Jake made an irritated gesture. “I’d rather hear what she did talk about, if that’s okay, not what she didn’t.”

“Patience not your strong suit, Doctor Abrams?” Danny nudged him in the ribs with her elbow, trying to lighten the atmosphere that had gotten suddenly quite dark — as it always seemed to whenever he talked about anything connected with serving in the military.

She was rewarded with a half-smile, so she continued, “She said Jim had been avoiding the clinic lately and had told her to do the same. He said there was someone there he didn’t trust.”

“So that’s it. I wondered why he only saw me in the camp. She say who the person was?”

“Other than it wasn’t you, no. He didn’t tell her. But he still wanted you to treat him so you’re off the hook.” She hesitated for a moment. “Were Jim and Kaylea … uh … Were they intimate?”

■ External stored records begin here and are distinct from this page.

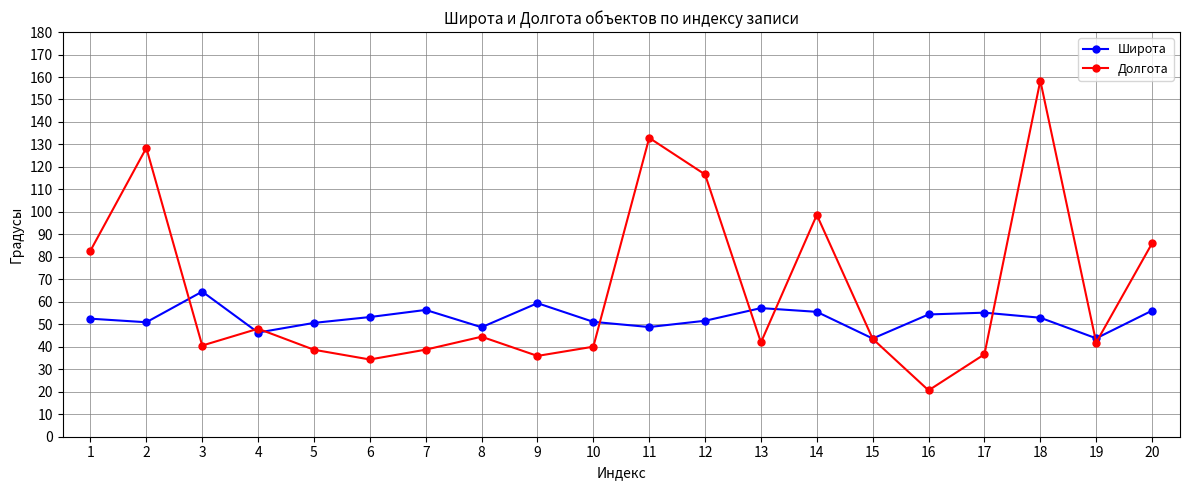

What value does the Широта series have at 13?

57.2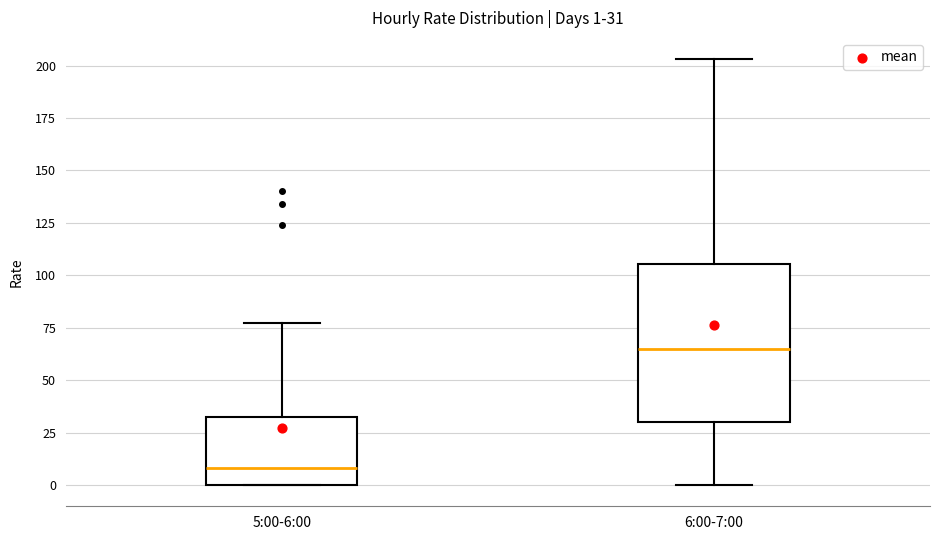

Comparing the boxes themselves (not the whiskers), which one is the tallest?

6:00-7:00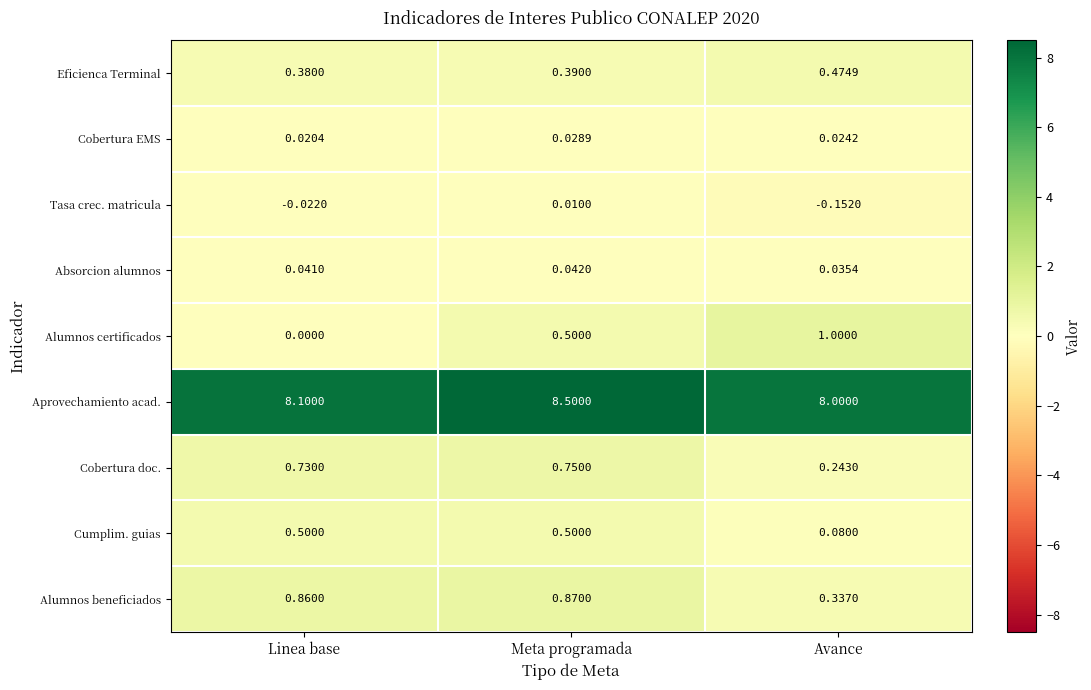

Which series has the largest range (max minus min)?

Alumnos certificados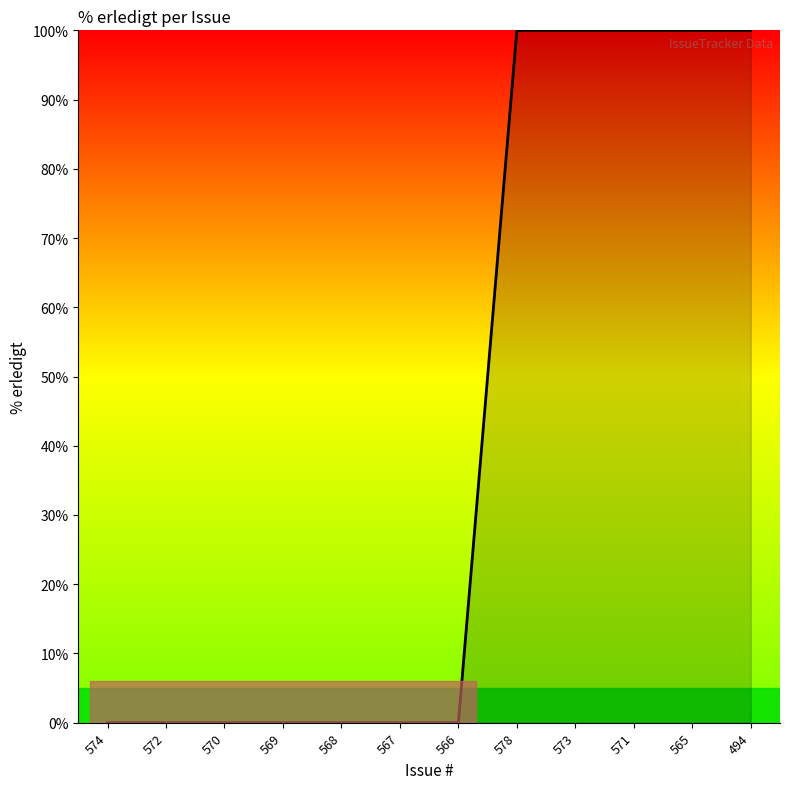

What is the sum of all values?

500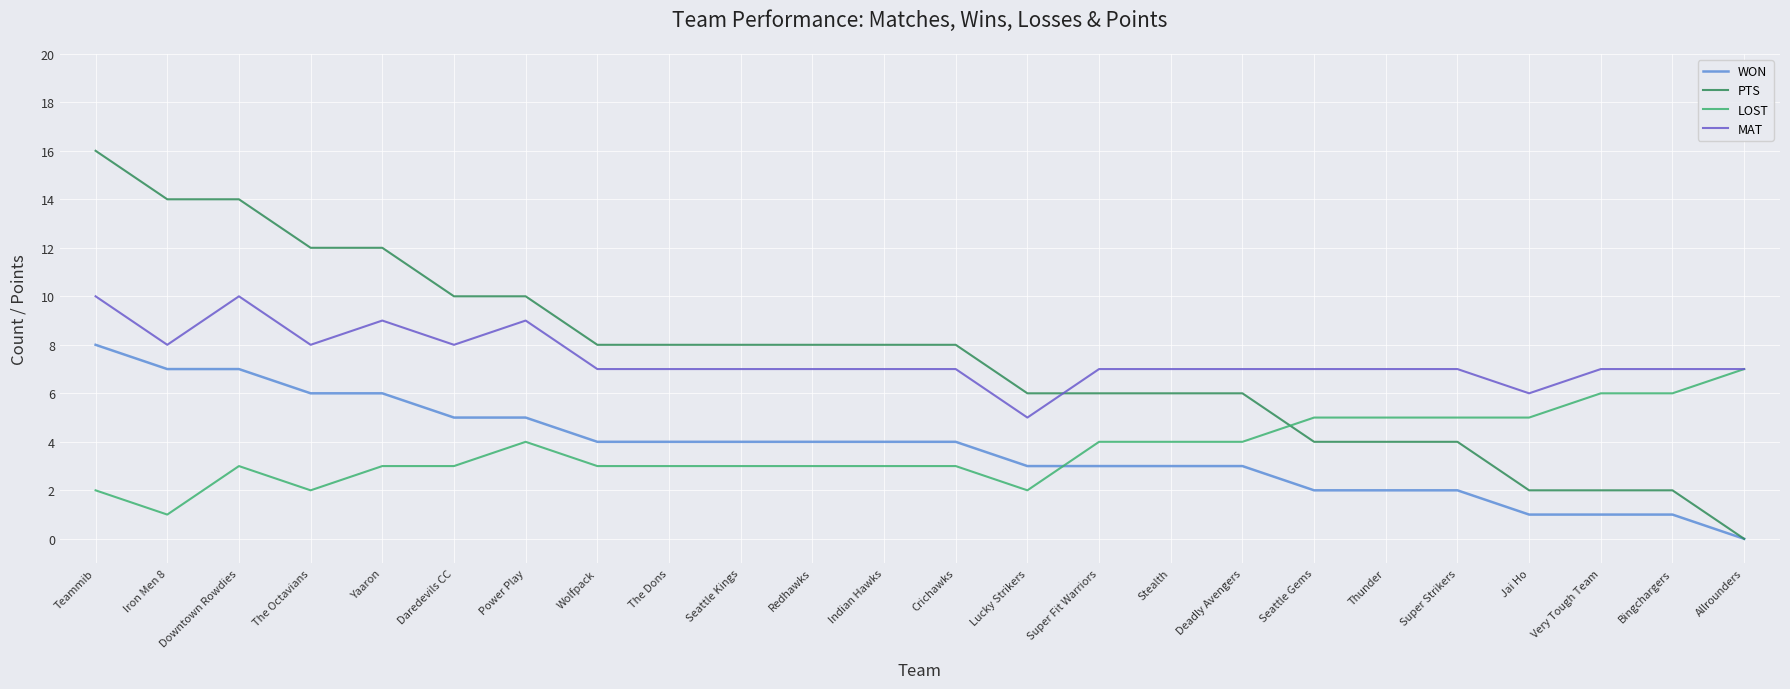

At how many categories does at least one series exceed 0?

24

“I assume so. She asked for birth control about the time he started hanging out with her. I was surprised. When she first came to the clinic we did a full history, and asked about sexual activity so we could test for STDs if we needed to. She was adamant that she’d had no contact whatsoever with any man. I thought she might be a lesbian until the birth control request. Shortly after that, one of the nurses told me about what happened in Iraq. Somehow Jim found out and promised to keep her safe.”

“She said she told him. And that’s how she described him — as her protector. She obviously cared for him.”

“Anything else interesting?”

“Jim had been having bad dreams and was talking in his sleep.”

“That goes along with the PTSD.”

“But he was talking about different stuff. Someone was doing something Jim didn’t like and he was telling the person he’d have to report him if he didn’t stop. If that was more than a random dream or a flashback to a war zone, it might be a motive for murder.”

Chapter Four

Nothing was breaking for them. Not that Danny had ever thought this would be an easy case to clear. The members of the transient community wanted nothing to do with the police. They wouldn’t even talk to a female cop who traveled with an escort they trusted — Danny almost always took Jake with her when she made a trip to the camp. She’d hoped there’d be someone with something worthwhile to tell her and a willingness to do so. It hadn’t happened.

So far, she and Sam had unearthed only two pieces of potentially useful information. First, in one of the shootings Jake had mentioned that had occurred before the murder, a man
had
been slightly wounded. He’d gone to the ER and told them he’d been in a fight — consequently, the hospital report of a gunshot wound made no mention of a drive-by shooting into a transient camp. And no one at the camp had thought to tell Jake — or anyone else — about something that seemed to be only some random event.